Together, Martin and Camara slowly climbed back up the staircase to the crypt. They shifted the rotten piles of rubbish to more effectively hide the ancient door from view before ascending the last flight of stairs. Camara locked the crypt door once more, and Martin could only hope that others might heed its warning not to enter.
Back in the church, Camara walked up to the organ loft to hand over the keys. Martin heard her chatting with the organist in light tones, explaining away the cobwebs and dust on her clothes as nothing more than the detritus of the flooded crypt.
Martin stood in the nave and held the book close to his chest, eager to investigate its precious contents. A ray of sun arced through the stained glass window and touched the leather cover. It blistered and charred under the light, and the smell of smoke rose from its burning surface. Martin turned quickly, moving out of the sun into the shadows to examine the patch of scorched material. It was clearly made from the skin of a creature that burned in sunlight, and Martin shivered as he considered the nature of the knights left below. What else might he find in these medieval pages?

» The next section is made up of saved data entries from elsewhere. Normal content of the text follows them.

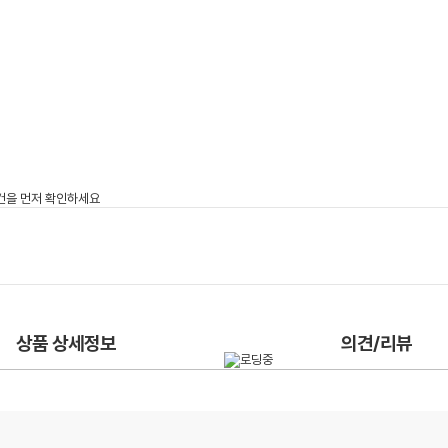
상품 상세정보
의견/리뷰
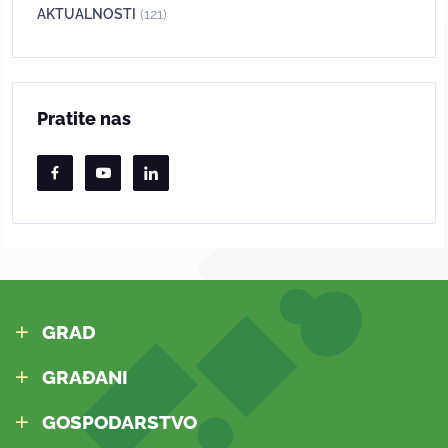
AKTUALNOSTI
(121)
Pratite nas
GRAD
GRAĐANI
GOSPODARSTVO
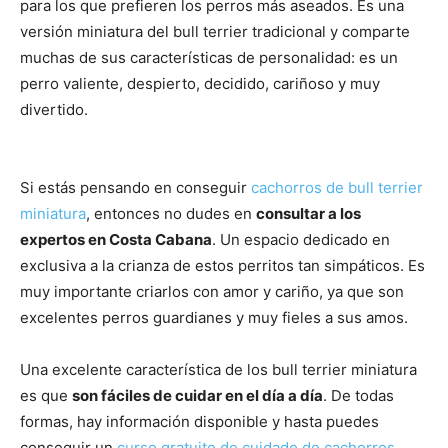
de
para los que prefieren los perros más aseados. Es una
versión miniatura del bull terrier tradicional y comparte
muchas de sus características de personalidad: es un
perro valiente, despierto, decidido, cariñoso y muy
Perros
divertido.
–
Si estás pensando en conseguir
cachorros de bull terrier
miniatura
, entonces no dudes en
consultar a los
expertos en Costa Cabana
. Un espacio dedicado en
exclusiva a la crianza de estos perritos tan simpáticos. Es
Fotos
muy importante criarlos con amor y cariño, ya que son
excelentes perros guardianes y muy fieles a sus amos.
de
Una excelente característica de los bull terrier miniatura
es que
son fáciles de cuidar en el día a día
. De todas
formas, hay información disponible y hasta puedes
conseguir un
curso gratuito de cuidado de cachorros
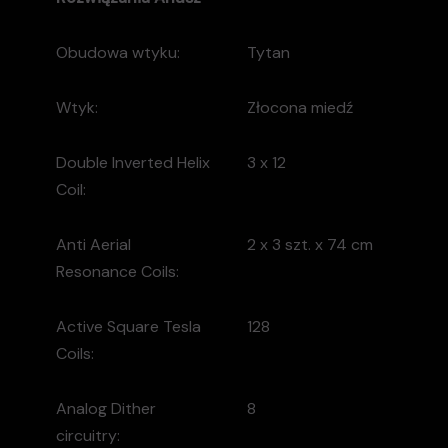
Obudowa wtyku:
Tytan
Wtyk:
Złocona miedź
Double Inverted Helix
3 x 12
Coil:
Anti Aerial
2 x 3 szt. x 74 cm
Resonance Coils:
Active Square Tesla
128
Coils:
Analog Dither
8
circuitry:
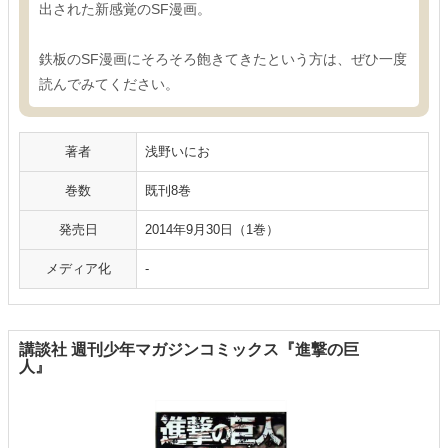
出された新感覚のSF漫画。
鉄板のSF漫画にそろそろ飽きてきたという方は、ぜひ一度
読んでみてください。
著者
浅野いにお
巻数
既刊8巻
発売日
2014年9月30日（1巻）
メディア化
-
講談社 週刊少年マガジンコミックス『進撃の巨
人』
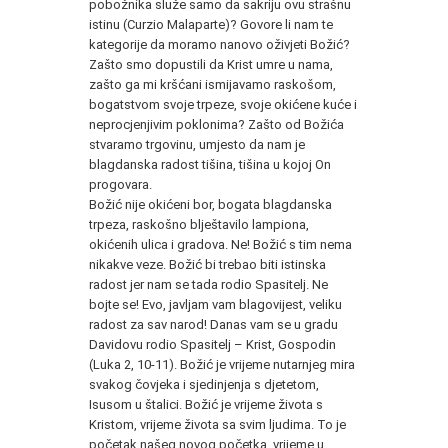
pobožnika služe samo da sakriju ovu strašnu
istinu (Curzio Malaparte)? Govore li nam te
kategorije da moramo nanovo oživjeti Božić?
Zašto smo dopustili da Krist umre u nama,
zašto ga mi kršćani ismijavamo raskošom,
bogatstvom svoje trpeze, svoje okićene kuće i
neprocjenjivim poklonima? Zašto od Božića
stvaramo trgovinu, umjesto da nam je
blagdanska radost tišina, tišina u kojoj On
progovara.
Božić nije okićeni bor, bogata blagdanska
trpeza, raskošno blještavilo lampiona,
okićenih ulica i gradova. Ne! Božić s tim nema
nikakve veze. Božić bi trebao biti istinska
radost jer nam se tada rodio Spasitelj. Ne
bojte se! Evo, javljam vam blagovijest, veliku
radost za sav narod! Danas vam se u gradu
Davidovu rodio Spasitelj – Krist, Gospodin
(Luka 2, 10-11). Božić je vrijeme nutarnjeg mira
svakog čovjeka i sjedinjenja s djetetom,
Isusom u štalici. Božić je vrijeme života s
Kristom, vrijeme života sa svim ljudima. To je
početak našeg novog početka, vrijeme u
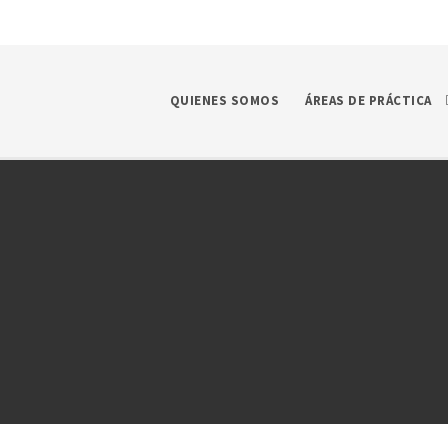
QUIENES SOMOS
ÁREAS DE PRÁCTICA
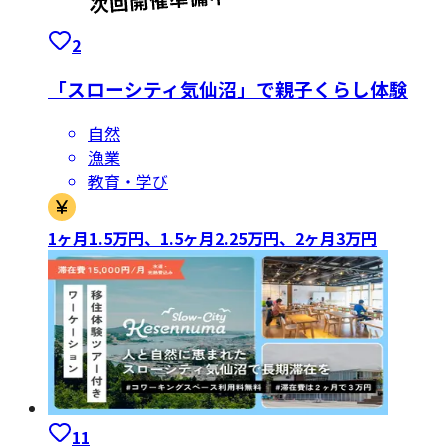
2
「スローシティ気仙沼」で親子くらし体験
自然
漁業
教育・学び
1ヶ月1.5万円、1.5ヶ月2.25万円、2ヶ月3万円
11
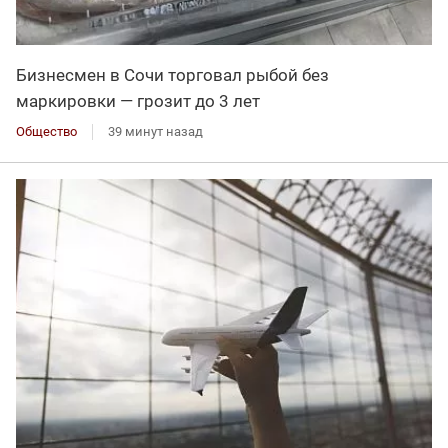
Бизнесмен в Сочи торговал рыбой без
маркировки — грозит до 3 лет
Общество
39 минут назад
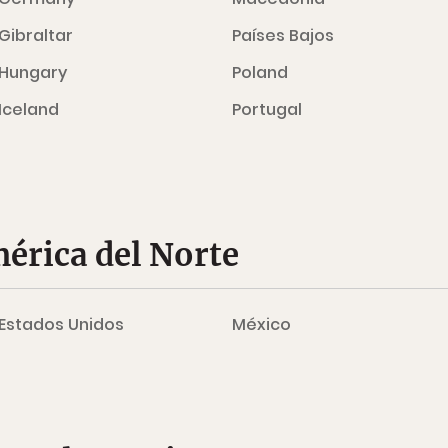
Gibraltar
Países Bajos
Hungary
Poland
Iceland
Portugal
érica del Norte
Estados Unidos
México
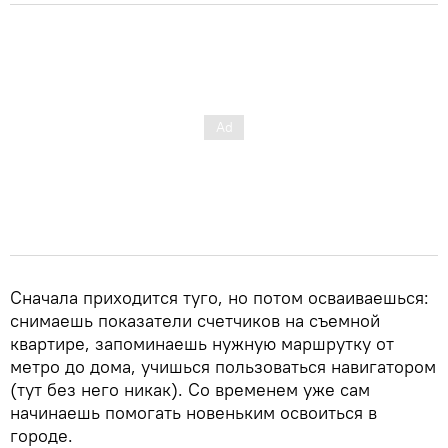
Сначала приходится туго, но потом осваиваешься:
снимаешь показатели счетчиков на съемной
квартире, запоминаешь нужную маршрутку от
метро до дома, учишься пользоваться навигатором
(тут без него никак). Со временем уже сам
начинаешь помогать новеньким освоиться в
городе.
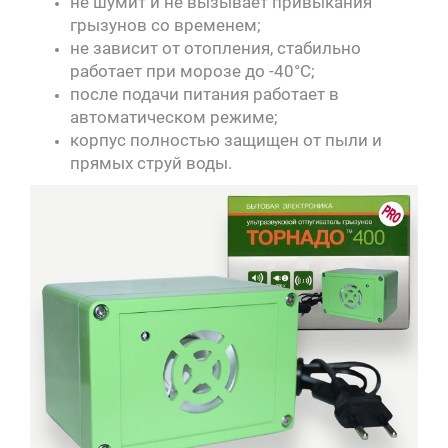
не шумит и не вызывает привыкания
грызунов со временем;
не зависит от отопления, стабильно
работает при морозе до -40°C;
после подачи питания работает в
автоматическом режиме
;
корпус полностью защищен от пыли и
прямых струй воды.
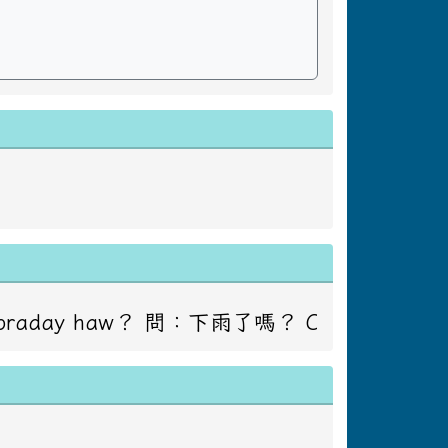
：下雨了嗎？ Caay masadakay to ko ci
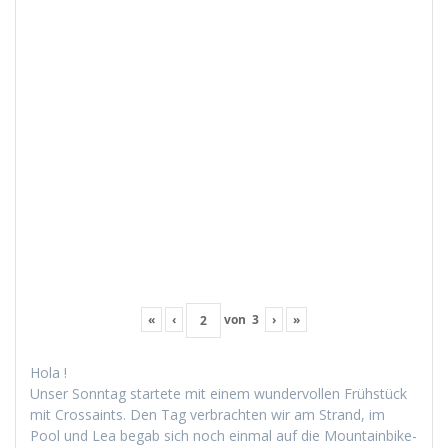
«
‹
von
3
›
»
Hola !
Unser Son­ntag startete mit einem wun­der­vollen Früh­stück
mit Cros­saints. Den Tag ver­bracht­en wir am Strand, im
Pool und Lea begab sich noch ein­mal auf die Moun­tain­bike-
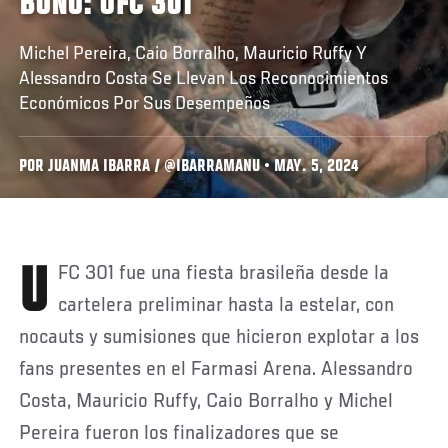
BONO: UFC 301
Michel Pereira, Caio Borralho, Mauricio Ruffy Y
Alessandro Costa Se Llevan Los Reconocimientos
Económicos Por Sus Desempeños
POR JUANMA IBARRA / @IBARRAMANU • MAY. 5, 2024
UFC 301 fue una fiesta brasileña desde la
cartelera preliminar hasta la estelar, con
nocauts y sumisiones que hicieron explotar a los
fans presentes en el Farmasi Arena. Alessandro
Costa, Mauricio Ruffy, Caio Borralho y Michel
Pereira fueron los finalizadores que se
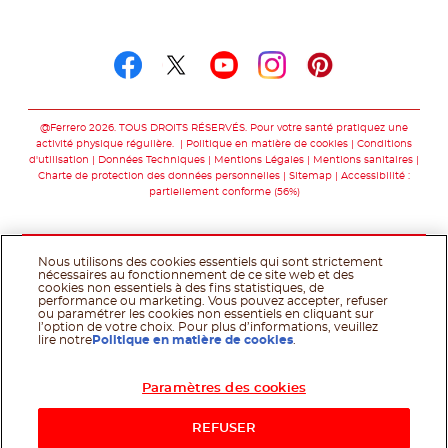
Suivez-nous sur
Suivez-nous sur facebo
Suivez-nous sur twit
Suivez-nous sur
Suivez-nous 
Suivez-nou
@Ferrero 2026. TOUS DROITS RÉSERVÉS. Pour votre santé pratiquez une
activité physique régulière.
Politique en matière de cookies
Conditions
d'utilisation
Données Techniques
Mentions Légales
Mentions sanitaires
Charte de protection des données personnelles
Sitemap
Accessibilité :
partiellement conforme (56%)
Nous utilisons des cookies essentiels qui sont strictement
nécessaires au fonctionnement de ce site web et des
cookies non essentiels à des fins statistiques, de
performance ou marketing. Vous pouvez accepter, refuser
ou paramétrer les cookies non essentiels en cliquant sur
l’option de votre choix. Pour plus d’informations, veuillez
lire notre
Politique en matière de cookies
.
Paramètres des cookies
Acheter maintenant
REFUSER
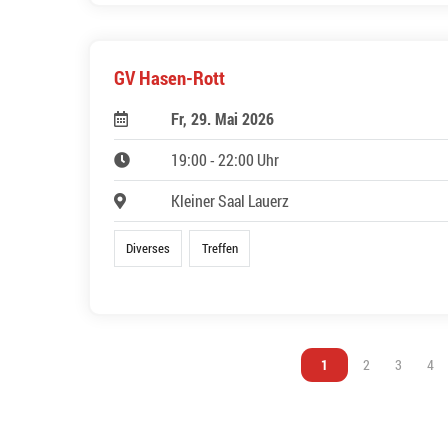
GV Hasen-Rott
Fr, 29. Mai 2026
19:00 - 22:00 Uhr
Kleiner Saal Lauerz
Diverses
Treffen
Vous êtes sur la page
1
Vous êtes sur l
2
Vous êtes
3
Vou
4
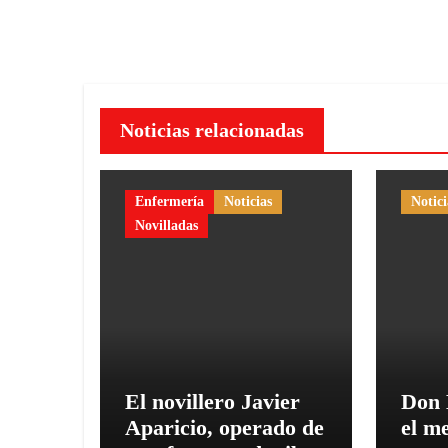
entradas
Noticias relacionadas
Enfermería
Noticias
Notici
Novilladas
El novillero Javier
Don 
Aparicio, operado de
el me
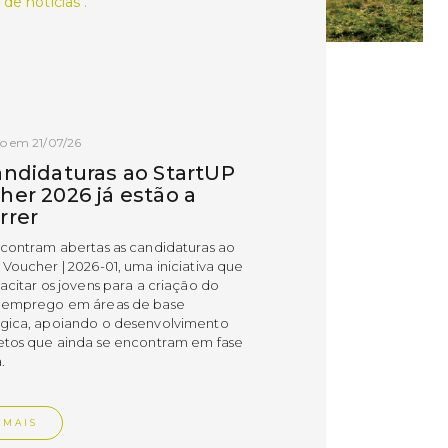
 de notícias .
o em 21/07/26
andidaturas ao StartUP
her 2026 já estão a
rrer
ncontram abertas as candidaturas ao
 Voucher | 2026-01, uma iniciativa que
acitar os jovens para a criação do
 emprego em áreas de base
gica, apoiando o desenvolvimento
etos que ainda se encontram em fase
.
 MAIS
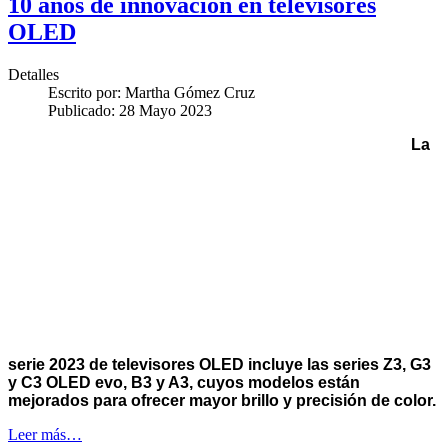
10 años de innovación en televisores
OLED
Detalles
Escrito por:
Martha Gómez Cruz
Publicado: 28 Mayo 2023
La
serie 2023 de televisores OLED incluye las series Z3, G3
y C3 OLED evo, B3 y A3, cuyos modelos están
mejorados para ofrecer mayor brillo y precisión de color.
Leer más…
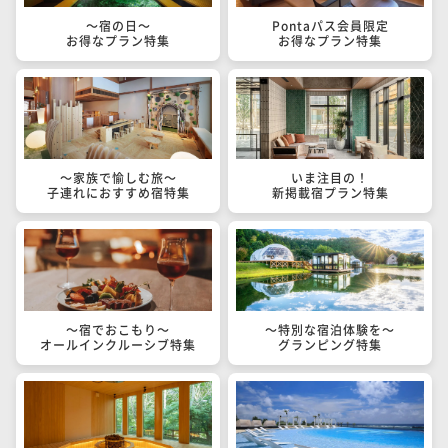
～宿の日～

Pontaパス会員限定

お得なプラン特集
お得なプラン特集
～家族で愉しむ旅～

いま注目の！

子連れにおすすめ宿特集
新掲載宿プラン特集
～宿でおこもり～

～特別な宿泊体験を～

オールインクルーシブ特集
グランピング特集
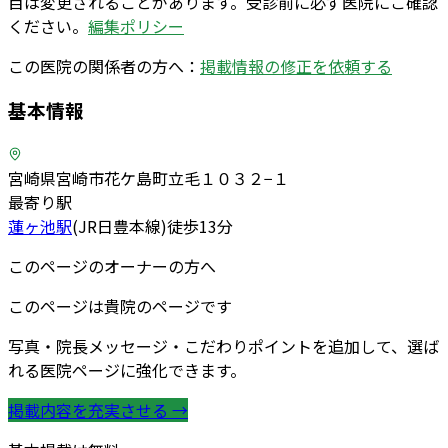
目は変更されることがあります。受診前に必ず医院にご確認
ください。
編集ポリシー
この医院の関係者の方へ：
掲載情報の修正を依頼する
基本情報
宮崎県宮崎市花ケ島町立毛１０３２−１
最寄り駅
蓮ヶ池
駅
(
JR日豊本線
)
徒歩
13
分
このページのオーナーの方へ
このページは貴院のページです
写真・院長メッセージ・こだわりポイントを追加して、選ば
れる医院ページに強化できます。
掲載内容を充実させる →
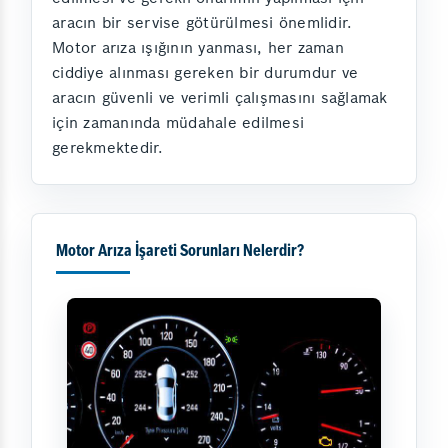
aracın bir servise götürülmesi önemlidir.
Motor arıza ışığının yanması, her zaman
ciddiye alınması gereken bir durumdur ve
aracın güvenli ve verimli çalışmasını sağlamak
için zamanında müdahale edilmesi
gerekmektedir.
Motor Arıza İşareti Sorunları Nelerdir?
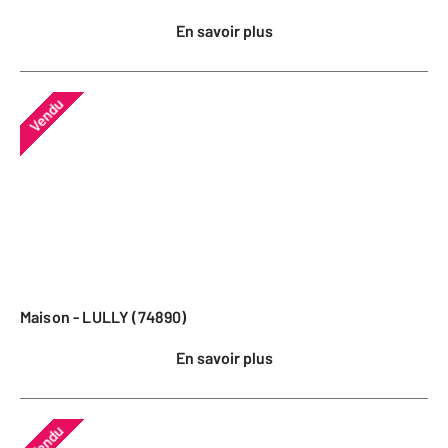
En savoir plus
Vendu
Maison - LULLY (74890)
En savoir plus
Vendu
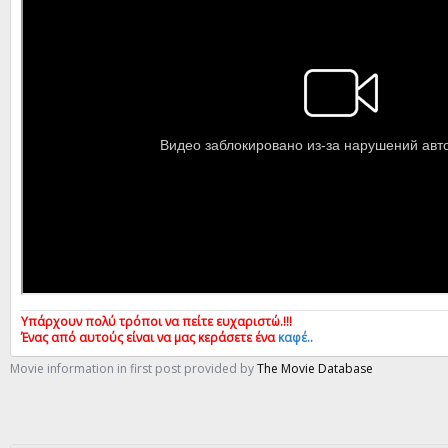
Υπάρχουν πολύ τρόποι να πείτε ευχαριστώ.!!!
Ένας από αυτούς είναι να μας κεράσετε ένα
καφέ..
Movie information in first post provided by
The Movie Database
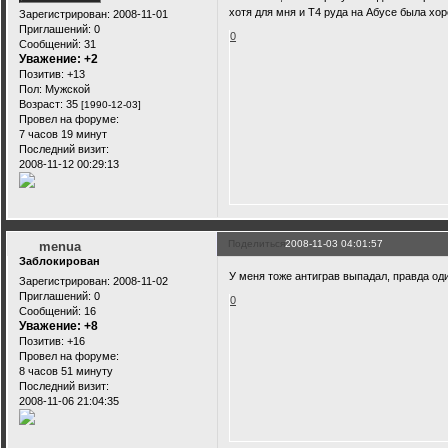
хотя для мня и Т4 руда на Абусе была хор
Зарегистрирован
: 2008-11-01
Приглашений:
0
0
Сообщений:
31
Уважение:
+2
Позитив:
+13
Пол:
Мужской
Возраст:
35
[1990-12-03]
Провел на форуме:
7 часов 19 минут
Последний визит:
2008-11-12 00:29:13
Поделиться
2008-11-03 04:01:57
menua
Заблокирован
У меня тоже антиграв выпадал, правда оди
Зарегистрирован
: 2008-11-02
Приглашений:
0
0
Сообщений:
16
Уважение:
+8
Позитив:
+16
Провел на форуме:
8 часов 51 минуту
Последний визит:
2008-11-06 21:04:35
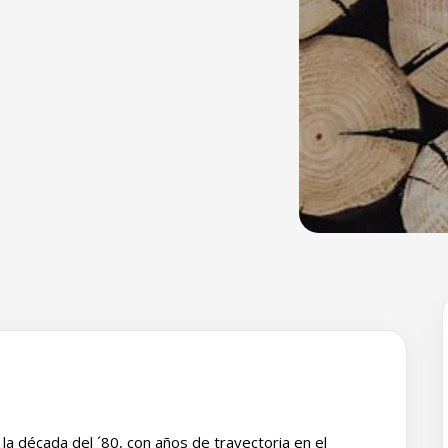
a década del ´80, con años de trayectoria en el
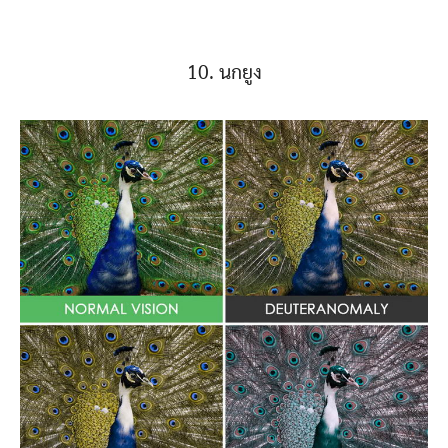
10. นกยูง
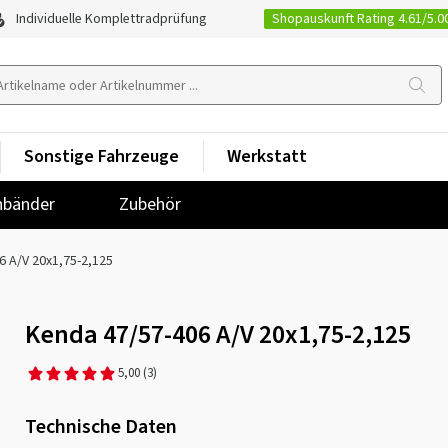
Shopauskunft Rating 4.61/5.0
Individuelle Komplettradprüfung
Sonstige Fahrzeuge
Werkstatt
nbänder
Zubehör
6 A/V 20x1,75-2,125
Kenda 47/57-406 A/V 20x1,75-2,125
5,00
(3)
Technische Daten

He took off his jacket and wrapped it around the book, turning it into a nondescript bundle of fabric, protecting the contents until he could get it back to the ARKANE labs to investigate.
Camara walked back down into the nave. Martin joined her and together they emerged from the church onto Rue du Temple. Just another day in the city of lights.
Commuters still hurried past, coffee drinkers still sat at the café tables. Paris continued along the winding river of history, but Martin sensed something had shifted far beneath the streets.
They walked together along Rue du Temple, comfortable in their silence as they reached the banks of the River Seine and crossed the bridge to Île de la Cité. They navigated their way to the square in front of the cathedral of Notre-Dame, a symbol of the continued power of the Catholic Church and near to where the last Grandmaster of the Templars was burned to death by those he served.
Camara turned to Martin. “What will you do with the document in the scanned archives?”
“I’ll decouple it from the papal bull and change the metadata, so it looks like some boring tax document. It will be lost amongst the millions of digital files. No one will find it.”
Camara sighed. “And the book?”
“I’ll take it back to the ARKANE vault in London for further study, and I’ll tell Director Marietti what we found. He’ll know what to do, and the knights can sleep on — at least for now.”
Camara looked out across the Seine. “Do you think there are more soldiers of God out there, hidden in buried vaults across the ancient Empire?”
Martin gave a half smile as the bells of Notre-Dame tolled another hour and the river of history flowed past. “Possibly. But let’s hope they will rest until needed.”